Последний день Помпеи

Ниагара отнюдь не самый высокии и уж точно не самый красивый, но, безусловно, самый знаменитый водопад планеты. Кто слышал о великой трагедии Шэнси — чудовищной сейсмической катастрофе, 11-балльном землетрясении, постигшем китайцев 23 января 1556 года?

Ведь тогда погибло 830 000 человек, по европейским средневековым меркам — целый народ? А взрыв нашего вулкана Безымянный на Камчатке 30 марта 1956 года! Он взорвался вдруг, подняв на 45-километровую высоту миллионы тонн породы.
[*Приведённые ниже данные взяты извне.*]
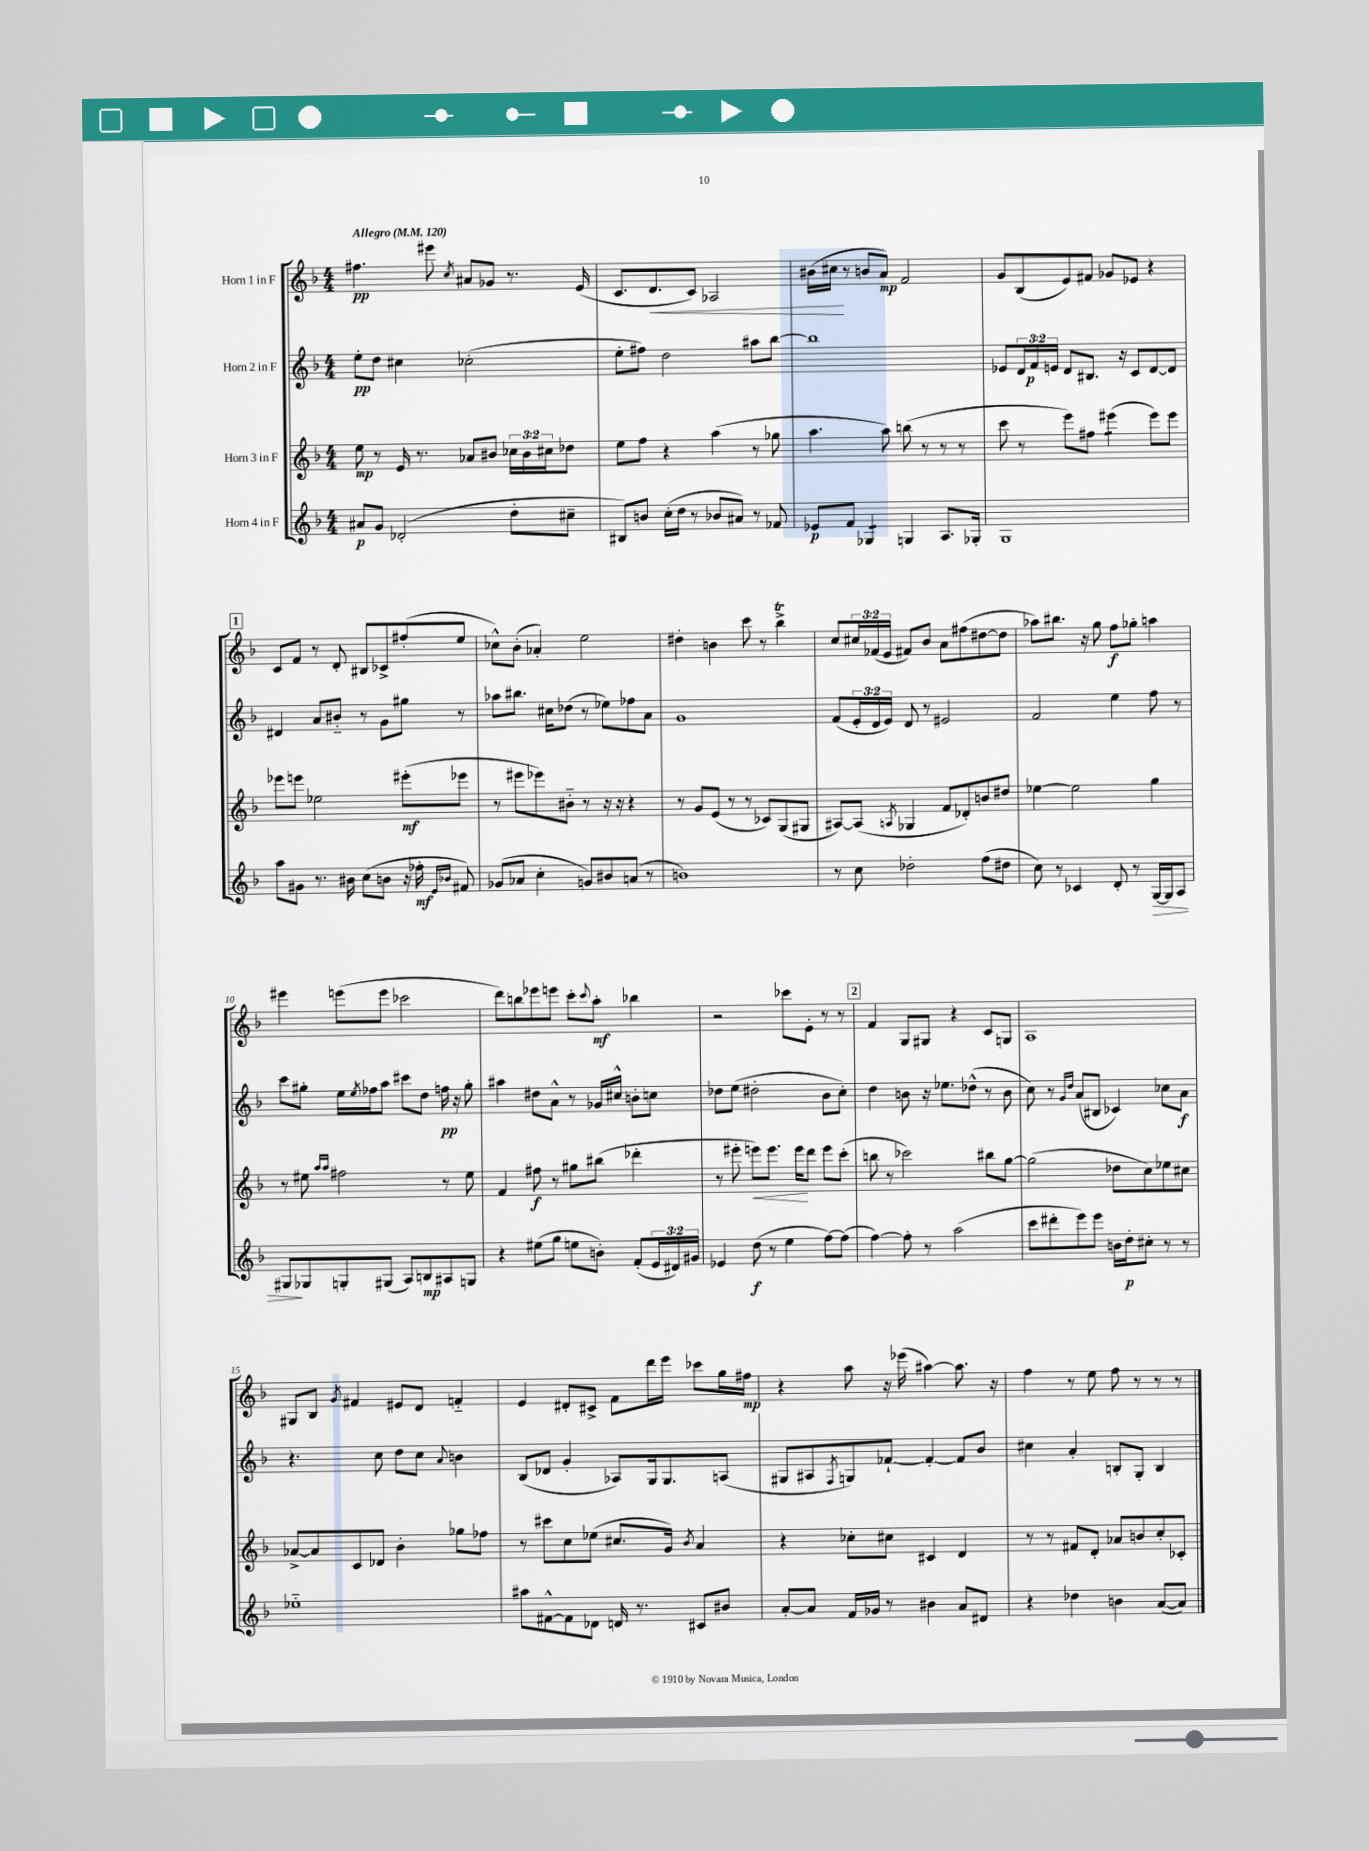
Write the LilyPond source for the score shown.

<<
\new StaffGroup <<
\new Staff = "s0" \with { instrumentName = "Horn 1 in F" } {
    \clef treble \key f \major \numericTimeSignature \time 4/4 \override Staff.TupletNumber.text = #tuplet-number::calc-fraction-text \tempo "Allegro" 4 = 120
    fis''4.\pp eis'''8 \acciaccatura { c''8 } ais'8 ges'8 r8. e'16( |
    c'8. d'8.\< c'8) aes2 |
    bis'16( cis''16\! r8 b'8 a'8\mp) f'2 |
    g'8 bes8( e'8) fis'8 ges'8 ees'8 r4 |
    \mark \markup { \box "1" } c'8 f'8 r8 d'8-. bis8 ces'8-> fis''8-.( e''8 |
    ces''8-^) bes'8-.( aes'4-.) e''2 |
    dis''4-. b'4 c'''8 r8 bes''4->\trill |
    c''8 \tuplet 3/2 { cis''16 fes'16( e'16 } fis'8) bes'8 a'8 fis''8( dis''8~ dis''8 |
    aes''8) bis''8. r16 g''8 f''8\f ges''8-. a''4 |
    eis'''4 e'''8( e'''8 ces'''2 |
    d'''8) b''8 ees'''8 e'''8 c'''8-. \appoggiatura { c'''8 } a''8-.\mf bes''4 |
    r2 ces'''8 e'8-. r8 r8 |
    \mark \markup { \box "2" } f'4 g8 gis8 r4 c'8 g8 |
    a1 |
    gis8 bes8 \acciaccatura { g'8 } fis'4 eis'8 d'8 f'4-_ |
    e'4 dis'8-. cis'8-> f'8 d'''16 e'''16 ces'''8 g''16 fis''16\mp |
    r4 a''8 r16 ees'''16( ais''4~) ais''8. r16 |
    f''4 r8 e''8 f''8 r8 r8 r8 \bar "|." |
}
\new Staff = "s1" \with { instrumentName = "Horn 2 in F" } {
    \clef treble \key f \major \numericTimeSignature \time 4/4 \override Staff.TupletNumber.text = #tuplet-number::calc-fraction-text
    e''8-.\pp d''8 cis''4 ces''2-.( |
    e''8-. fis''8) d''2 ais''8 bes''8~ |
    bes''1 |
    ees'8 \tuplet 3/2 { d'16 f'16\p e'16 } d'8 bis8. r16 c'8 d'8~ d'8 |
    \mark \markup { \box "1" } dis'4 a'8 bis'8-_ r8 g'8 gis''8 r8 |
    aes''8 bis''8. cis''16 des''8( r8 ees''8) fes''8 a'8 |
    g'1 |
    f'8( \tuplet 3/2 { e'16-. d'16 e'16) } d'8 r8 eis'2 |
    f'2 e''4 f''8 r8 |
    c'''8 gis''8-. e''16 \acciaccatura { e''8 } fes''16 a''8 cis'''8 d''8 f''16\pp r16 gis''8-. |
    ais''4 dis''8 a'8-^ r8 ges'16 cis''16-^ b'8-. c''8 |
    des''8 e''8( dis''2-. bes'8 c''8-.) |
    \mark \markup { \box "2" } d''4 b'8 r16 ees''8. des''8-^( r8 b'8 |
    c''8) r8 \grace { g'16 d''16 } a'8( bis8 ces'4) ces''8 a'8\f |
    r4. c''8 d''8 c''8 \appoggiatura { a'8 } b'4 |
    bes8( des'8 g'4-. aes8) g16 g8. a8( |
    gis8 ais8 \acciaccatura { f8 } g8) fes'8~-! fes'4~-. fes'8 bes'8 |
    cis''4 a'4-. b8-. g8-. b4 \bar "|." |
}
\new Staff = "s2" \with { instrumentName = "Horn 3 in F" } {
    \clef treble \key f \major \numericTimeSignature \time 4/4 \override Staff.TupletNumber.text = #tuplet-number::calc-fraction-text
    e''8\mp r8 e'16 r8. aes'8 bis'8 \tuplet 3/2 { ces''16 bis'16 cis''16 } des''8 |
    e''8 f''8 r4 a''4( r8 ges''8 |
    a''4. a''8) b''8( r8 r8 r8 |
    c'''8 r8 e'''8) fis''8 eis'''4:8( eis'''8) eis'''8 |
    \mark \markup { \box "1" } ees'''8 e'''8 ees''2 eis'''8-.\mf( ees'''8 |
    r8 eis'''8 ees'''8) bis'8-_ r8 r16 r16 r4 |
    r8 g'8 e'8( r8 r8 ces'8) g8( gis8 |
    ais8~) ais8( \acciaccatura { a8 } ges4 f'8 des'8-.) b'8 dis''8 |
    ees''4~ ees''2 g''4 |
    r8 eis''8 \grace { a''16 a''16 } fis''2 r8 eis''8 |
    f'4 fis''8\f r8 gis''8 bis''8( des'''4-. |
    r8 eis'''8-. e'''8\<) e'''8. e'''16\! d'''8 e'''8 c'''8-.( |
    \mark \markup { \box "2" } b''8 r8 ces'''2) bis''8 g''8~ |
    g''2( des''8 c''8) ees''8 cis''8 |
    aes'8~-> aes'8 c'8 des'8 bes'4-. ges''8 fes''8 |
    r8 cis'''8 c''8 ees''8( cis''8. g'16) \acciaccatura { bes'8 } a'4 |
    r4 ces''8-. cis''8 cis'4 d'4 |
    r8 r8 fis'8 d'8-. aes'8 b'8 c''8-. ces'8-. \bar "|." |
}
\new Staff = "s3" \with { instrumentName = "Horn 4 in F" } {
    \clef treble \key f \major \numericTimeSignature \time 4/4 \override Staff.TupletNumber.text = #tuplet-number::calc-fraction-text
    ais'8\p g'8 des'2-.( d''8-. cis''8-- |
    bis8) b'8 c''16-.( d''16 r8 bes'8 ais'8) r8 fes'8 |
    ees'8\p f'8 ges4:8 g4 a8. ges16-. |
    g1 |
    \mark \markup { \box "1" } a''8 gis'8 r8. bis'16 c''8( b'8 r16 fes''16-.\mf \grace { e'16 bes'16 } fis'8) |
    ges'8( aes'8 c''4-. g'8) bis'8 a'8( r8 |
    b'1) |
    r8 c''8 des''2-. f''8( dis''8 |
    c''8) r8 ces'4 d'8-. r8 g16~\> g16 a8 |
    gis8\! ges8 g8-. gis8( a8) b8\mp ais8 g8 |
    r4 eis''8( g''8 e''8 b'8-.) f'8-.( \tuplet 3/2 { e'16 dis'16) gis'16 } |
    ees'4 d''8\f( r8 e''4 f''8~) f''8( |
    \mark \markup { \box "2" } f''4~) f''8-. r8 a''2( |
    c'''8 dis'''8-. e'''8) e'''8 b'16 d''16-.\p cis''8-. r8 r8 |
    ees''1-_ |
    ais''8 fis'8~-^ fis'8 des'8 d'16 r8. cis'8 bis'8 |
    a'8~-. a'8 f'16 ges'16 r8 bis'4 a'8 dis'8 |
    r4 des''4 b'4 a'8~( a'8) \bar "|." |
}
>>
>>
Я летал вокруг него на вертолете и дивился невиданному зрелищу высокой горы, которую словно ножом посередине разрезали сверху донизу и одну половину выбросили. В сравнении с этим взрывом извержение Везувия 79 года н. э. — сущий пустяк, но о гибели Помпеи знают все.

Украшение Третьяковской галереи — знаменитую картину Карла Брюллова "Последний день Помпеи" — я не люблю. Она чересчур красива, театральна, а главное, все было не так, как на картине. Там молнии сверкают, статуи рушатся, люди мечутся, все происходящее — для них полная неожиданность. Но почему? Сенека описывает землетрясение, которое случилось там же за 16 лет до гибели Помпеи — 16 февраля 63 года, когда была разрушена большая часть города. В 64-м было еще одно землетрясение. Везувий предупреждал, но его никто не хотел слушать. Солнце сияет, овечки блеют, земля в цвету, город торговый, богатый, изнеженный, развратный. Морячки иностранные пьяненькие бродят, в борделях визг, в кабаках вина — залейся, да какой тут, к шуту, Везувий, будя пугать... А 23 августа 79 года он возьми да и тарарахни!

Популярностью своей Помпея во многом обязана юному писателю Плинию-младшему. В год беды было ему лет 17—18, но талантливый этот юноша в письмах к историку Тациту, который был чуть постарше, описал весь этот кошмар и гибель своего дяди — знаменитого римского писателя и ученого Плиния-старшего, по прозвищу "Натуралист", задушенного во время извержения сернистыми газами. Юный Плиний пишет, что около трех часов дня над Везувием поднялось огромное белое облако, пятнистое от земли и камней, очертаниями своими напоминавшее пинию, развесистую итальянскую сосну. Сегодня мы скорее сравнили бы это облако с атомным "грибом".

Из облака посыпался горячий пепел, и раскаленные камни, деревянные домишки на склонах Везувия загорелись, народ в городе заволновался, но все равно надеялись: авось пронесет. Тут тряхнуло раз-другой, домики, которые поплоше, повалились, но город, повторяю, был богатый, ветхих зданий мало, и, собственно, само землетрясение не столь уж его разрушило. Причина гибели Помпеи совсем другая, на картине Брюллова никак не показанная. Везувий с каждой минутой извергал из своих недр все больше и больше пепла, пемзы, мелких камней, которые слой за слоем засыпали город. Их тяжесть обрушивала кровли, ломала балки. Но жертв человеческих было немного уже после первых подземных толчков люди потянулись из города в окрестные поля и виноградники. И вся неповторимость трагедии Помпеи как раз в том, что ее не так разрушило и сожгло, как засыпало.

Первые раскопки начались в 1755 году — через 17 веков после катастрофы — и поныне ведутся. Это действительно уникальный исторический полигон. В отличие от большинства археологических памятников, которые, как правило, представляют собой пласты различных веков (в Новгороде, например, 29 слоев мостовых), Помпея — моментальный археологический снимок. Задохнулся солдат, не выпустив копье из рук. Задохнулись любовники в объятиях друг друга. На дне котла осталась еда. Сохранилась афиша: "двадцать пар гладиаторов будут биться", — и число указано. Меж жерновами в пекарнях осталось зерно, в кувшинах — остатки вина. Номера домов и фамилии хозяев не стерлись. Сохранились не потерявшие цвета великолепные фрески и мозаики. Бани, кабаки, театры, храмы, публичные дома, целые улицы. И трудно поверить, что люди ушли отсюда почти два тысячелетия назад, что Чингисхан, Леонардо да Винчи, Пушкин и Бетховен, Хрущев и Горбачев — все это много-много позже...

Помпея окорачивает человеческую гордыню, потому что напоминает людям, что над всей их суетой, радостями и горестями, над законами и конституциями существует нечто, ко всему этому равнодушное, никому не подчиняющееся, вечное.